All lines from the one containing "Sekundarschule Sassenberg beginnt…" to the end of the entries below should be output exactly as they appear. No other lines should be output.

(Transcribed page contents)

################

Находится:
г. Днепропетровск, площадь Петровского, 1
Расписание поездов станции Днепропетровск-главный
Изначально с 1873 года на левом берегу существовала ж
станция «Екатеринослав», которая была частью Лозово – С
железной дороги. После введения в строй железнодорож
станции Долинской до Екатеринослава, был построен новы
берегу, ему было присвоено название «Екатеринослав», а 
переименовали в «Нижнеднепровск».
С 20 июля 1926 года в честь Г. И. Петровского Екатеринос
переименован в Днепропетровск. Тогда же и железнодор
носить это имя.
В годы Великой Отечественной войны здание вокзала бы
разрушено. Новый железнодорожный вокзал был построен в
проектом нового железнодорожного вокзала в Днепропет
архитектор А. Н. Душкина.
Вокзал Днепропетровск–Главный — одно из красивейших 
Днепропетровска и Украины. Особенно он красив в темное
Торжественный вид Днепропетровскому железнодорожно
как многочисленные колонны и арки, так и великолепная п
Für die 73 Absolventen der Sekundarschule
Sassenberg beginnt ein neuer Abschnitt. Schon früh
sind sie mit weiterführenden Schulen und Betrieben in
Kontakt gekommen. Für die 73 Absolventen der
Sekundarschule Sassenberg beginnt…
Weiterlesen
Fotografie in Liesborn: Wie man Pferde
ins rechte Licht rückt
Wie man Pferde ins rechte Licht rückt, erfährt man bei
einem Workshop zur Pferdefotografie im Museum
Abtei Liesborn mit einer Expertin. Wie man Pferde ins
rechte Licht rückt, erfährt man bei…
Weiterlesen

################

## Answer space
Sekundarschule Sassenberg beginnt…
Weiterlesen
Fotografie in Liesborn: Wie man Pferde
ins rechte Licht rückt
Wie man Pferde ins rechte Licht rückt, erfährt man bei
einem Workshop zur Pferdefotografie im Museum
Abtei Liesborn mit einer Expertin. Wie man Pferde ins
rechte Licht rückt, erfährt man bei…
Weiterlesen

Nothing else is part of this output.